Chaudhari offers two potential explanations for this surprising phenomenon: first, neural networks are never trained on random assortments of pixels. “Imagine salt and pepper noise,” says Chaudhari. “That’s clearly a picture, but not a really interesting one — images of actual objects like people and animals are a tiny, tiny subset of the space of all possible images.” Put in another way, asking a neural network to categorise images that matter to humans is less complicated than it seems, because there are a lot of possible images the network never has to contemplate.

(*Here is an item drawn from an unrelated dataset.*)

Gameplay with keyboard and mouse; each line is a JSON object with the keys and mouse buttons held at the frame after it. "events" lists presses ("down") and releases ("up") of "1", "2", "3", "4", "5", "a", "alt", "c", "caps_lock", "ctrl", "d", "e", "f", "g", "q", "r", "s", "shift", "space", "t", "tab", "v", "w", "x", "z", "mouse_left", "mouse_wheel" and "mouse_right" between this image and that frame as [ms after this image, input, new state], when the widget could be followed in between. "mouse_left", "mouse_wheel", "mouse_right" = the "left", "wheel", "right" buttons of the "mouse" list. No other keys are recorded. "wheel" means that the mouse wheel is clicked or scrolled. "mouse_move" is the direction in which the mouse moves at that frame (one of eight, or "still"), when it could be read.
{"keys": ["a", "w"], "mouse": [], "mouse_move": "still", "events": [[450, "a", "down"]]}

Second, the labels neural networks use are somewhat special. Humans group objects into broad categories, like dogs and cats, and shouldn’t have separate words for each particular member of each breed of animals. “If the networks had to make use of all of the pixels to make predictions,” says Chaudhari, “then the networks would have found out many, many alternative ways.” However the features that distinguish, say, cats and dogs are themselves low-dimensional. “We consider these networks are finding the identical relevant features,” adds Chaudhari, likely by identifying commonalities like ears, eyes, markings and so forth.

Discovering an algorithm that can consistently find the trail needed to coach a neural network to categorise images using only a handful of inputs is an unresolved challenge. “That is the billion-dollar query,” says Chaudhari. “Can we train neural networks cheaply? This paper gives evidence that we’d find a way to. We just don’t know the way.”

This study was conducted on the University of Pennsylvania School of Engineering and Applied Science and Cornell University. It was supported by grants from the National Science Foundation, National Institutes of Health, the Office of Naval Research, Eric and Wendy Schmidt AI in Science Postdoctoral Fellowship and cloud computing credits from Amazon Web Services.

Other co-authors include Rahul Ramesh at Penn Engineering; Rubing Yang on the University of Pennsylvania School of Arts & Sciences; Itay Griniasty and Han Kheng Teoh at Cornell University; and Mark K. Transtrum at Brigham Young University.